Шрифт:
Интервал:
Закладка:
— Вы Самоваров? — спросила старушка.
— Да, — коротко ответил он.
— Проходите.
Получилось глупо: Настя позвонила ему вчера вечером, дала адрес Лукирич, а сама не пришла — слишком была занята живописью. Теперь его, как какого-нибудь контролёра вентиляции, с казённой миной встретила малоприветливая старушенция, наследница авангардиста. Зачем ему всё это надо?
Он всё-таки стал раздеваться в просторной тёмной передней. Старуха не удосужилась даже зажечь лампочку. Она прижимала к груди дрожащую и стонущую от злобы чёрную собачонку, которая оказалась ещё безобразнее, чем это можно было предположить по лаю.
— Уголёк, Уголёк! — нежно ворковала старушка, зарываясь лицом в кудлатую шерсть.

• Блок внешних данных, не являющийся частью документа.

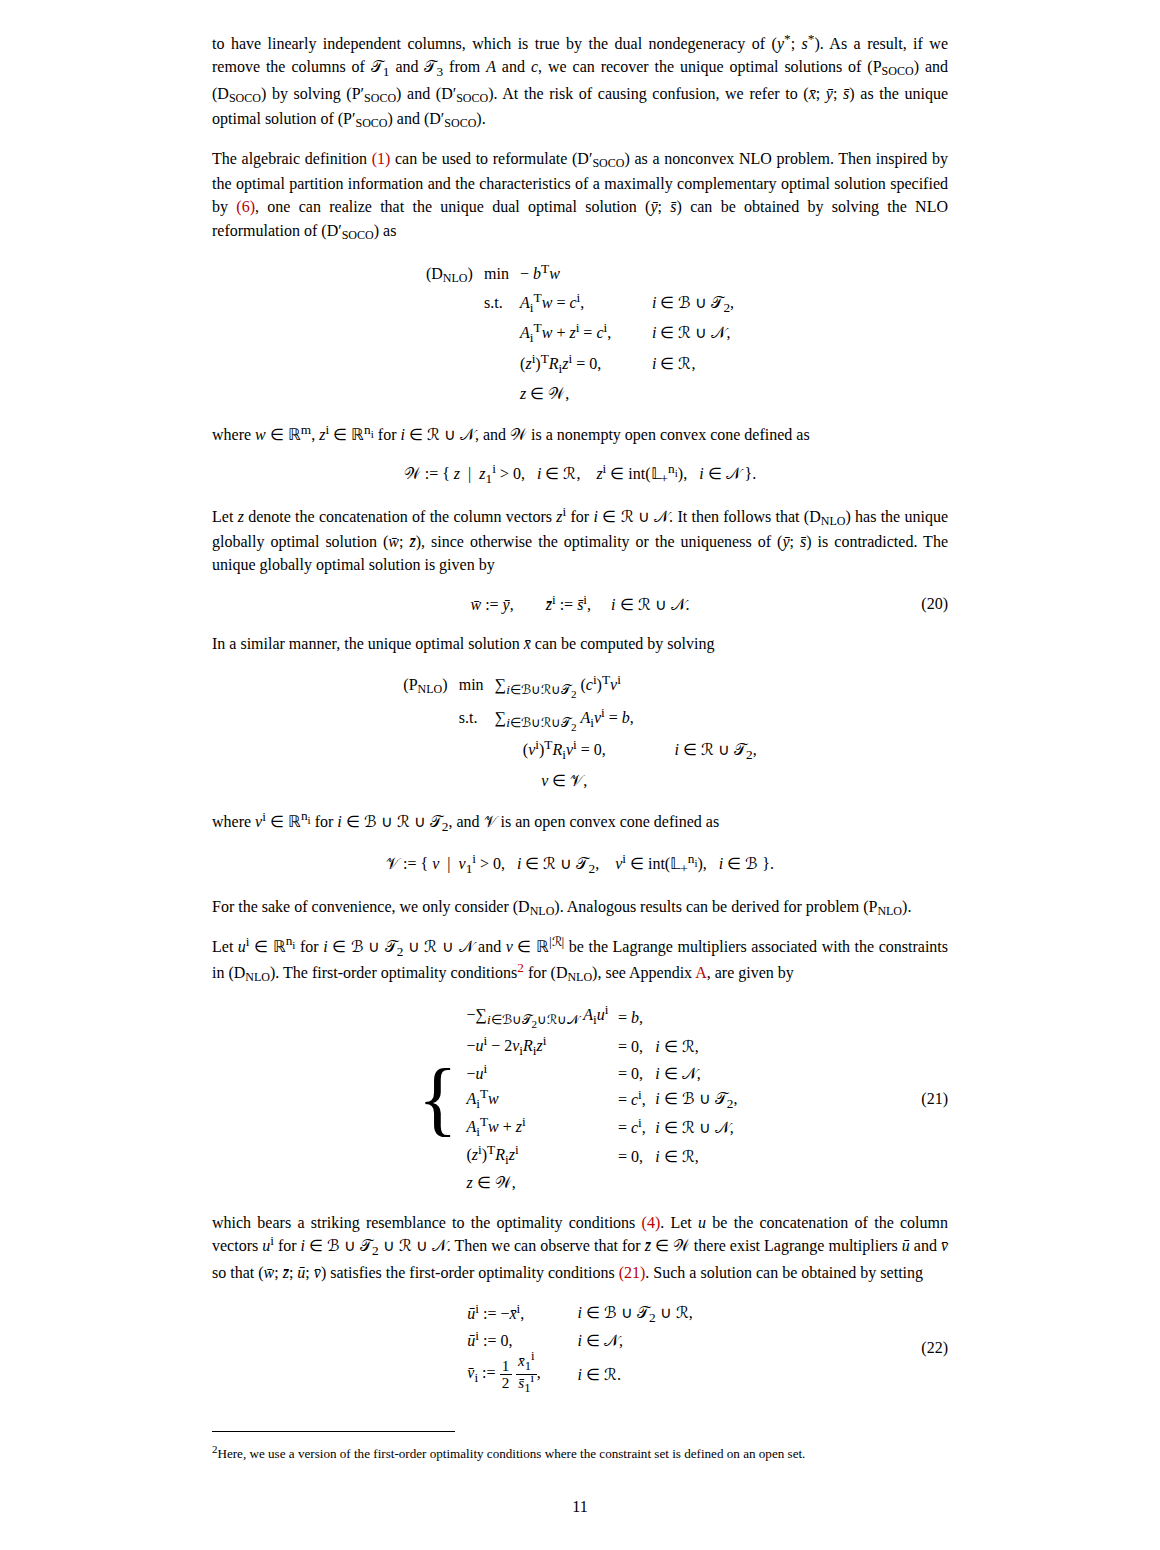to have linearly independent columns, which is true by the dual nondegeneracy of (y*; s*). As a result, if we remove the columns of 𝒯1 and 𝒯3 from A and c, we can recover the unique optimal solutions of (PSOCO) and (DSOCO) by solving (P′SOCO) and (D′SOCO). At the risk of causing confusion, we refer to (x̄; ȳ; s̄) as the unique optimal solution of (P′SOCO) and (D′SOCO).
The algebraic definition (1) can be used to reformulate (D′SOCO) as a nonconvex NLO problem. Then inspired by the optimal partition information and the characteristics of a maximally complementary optimal solution specified by (6), one can realize that the unique dual optimal solution (ȳ; s̄) can be obtained by solving the NLO reformulation of (D′SOCO) as
| (D NLO ) | min | − b T w | |
| | s.t. | A i T w = c i , | i ∈ ℬ ∪ 𝒯 2 , |
| | | A i T w + z i = c i , | i ∈ ℛ ∪ 𝒩, |
| | | ( z i ) T R i z i = 0, | i ∈ ℛ, |
| | | z ∈ 𝒲, | |
where w ∈ ℝm, zi ∈ ℝni for i ∈ ℛ ∪ 𝒩, and 𝒲 is a nonempty open convex cone defined as
𝒲 := { z | z1i > 0, i ∈ ℛ, zi ∈ int(𝕃+ni), i ∈ 𝒩 }.
Let z denote the concatenation of the column vectors zi for i ∈ ℛ ∪ 𝒩. It then follows that (DNLO) has the unique globally optimal solution (w̄; z̄), since otherwise the optimality or the uniqueness of (ȳ; s̄) is contradicted. The unique globally optimal solution is given by
w̄ := ȳ, z̄i := s̄i, i ∈ ℛ ∪ 𝒩.
(20)
In a similar manner, the unique optimal solution x̄ can be computed by solving
| (P NLO ) | min | ∑ i ∈ℬ∪ℛ∪𝒯 2 ( c i ) T ν i | |
| | s.t. | ∑ i ∈ℬ∪ℛ∪𝒯 2 A i ν i = b , | |
| | | ( ν i ) T R i ν i = 0, | i ∈ ℛ ∪ 𝒯 2 , |
| | | ν ∈ 𝒱, | |
where νi ∈ ℝni for i ∈ ℬ ∪ ℛ ∪ 𝒯2, and 𝒱 is an open convex cone defined as
𝒱 := { ν | ν1i > 0, i ∈ ℛ ∪ 𝒯2, νi ∈ int(𝕃+ni), i ∈ ℬ }.
For the sake of convenience, we only consider (DNLO). Analogous results can be derived for problem (PNLO).
Let ui ∈ ℝni for i ∈ ℬ ∪ 𝒯2 ∪ ℛ ∪ 𝒩 and v ∈ ℝ|ℛ| be the Lagrange multipliers associated with the constraints in (DNLO). The first-order optimality conditions2 for (DNLO), see Appendix A, are given by
{
| −∑ i ∈ℬ∪𝒯 2 ∪ℛ∪𝒩 A i u i | = b , | |
| − u i − 2 v i R i z i | = 0, | i ∈ ℛ, |
| − u i | = 0, | i ∈ 𝒩, |
| A i T w | = c i , | i ∈ ℬ ∪ 𝒯 2 , |
| A i T w + z i | = c i , | i ∈ ℛ ∪ 𝒩, |
| ( z i ) T R i z i | = 0, | i ∈ ℛ, |
| z ∈ 𝒲, | | |
(21)
which bears a striking resemblance to the optimality conditions (4). Let u be the concatenation of the column vectors ui for i ∈ ℬ ∪ 𝒯2 ∪ ℛ ∪ 𝒩. Then we can observe that for z̄ ∈ 𝒲 there exist Lagrange multipliers ū and v̄ so that (w̄; z̄; ū; v̄) satisfies the first-order optimality conditions (21). Such a solution can be obtained by setting
| ū i := − x̄ i , | i ∈ ℬ ∪ 𝒯 2 ∪ ℛ, |
| ū i := 0, | i ∈ 𝒩, |
| v̄ i := 1 2 x̄ 1 i s̄ 1 i , | i ∈ ℛ. |
(22)
2Here, we use a version of the first-order optimality conditions where the constraint set is defined on an open set.
11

Наконец Самоваров освободился от одежд, почтительно разулся и почувствовал сквозь носок живой ноги холод нехоженого пола большой квартиры. Потому он снова надел ботинок (не снимать же протез, не щеголять же в одном носке и в одном ботинке!). Старуха осуждающе посмотрела на его ноги и двинулась по темноватому, ненужно широкому коридору, одному из тех, которые поражают теперешних людей в старых квартирах. Они миновали пару дверей с волнистым стеклом и вошли в третью. Огромная комната после темноты коридора ослепила обилием света и всяческих любопытных вещиц. Морозное солнце, мучительно резкое на бесснежных улицах, бросало здесь уютные розовые полосы, поблёскивало и дробилось в рамках, рамочках, стёклышках. Здесь было много картин, и среди пейзажей Венедикта Лукирича Самоваров заметил пару вещей, выполненных в тонкой коричневой гамме, — такие писал теперешний квартирант хозяйки Валерик Елпидин ещё полтора года назад в Афонине. В глубине этого пёстрого царства, в обшарпанном маккартовском кресле, сидела ещё одна старушка. Вот в ней-то Самоваров и узнал наконец дочь Лукирича (кто же была первая?). Конечно, он видел старую даму в музее. Этакая головка в стиле рококо: надо лбом взбиты белоснежные кудри, брови аккуратно прочерчены чёрным карандашом в виде правильных полукругов, ниточки губ крашены пурпурной помадой. Забавное и по-своему красивое личико. Глаза живые — чуть старчески мутноватые, но блестят. Солнце безжалостно освещало множество мелких напудренных морщинок, но даже они выглядели чем-то изящным, вроде кружева. Старушка улыбнулась и позволила Самоварову осмотреться. По её знаку он присел на диван, в отличие от кресла вульгарный, но такой же обшарпанный.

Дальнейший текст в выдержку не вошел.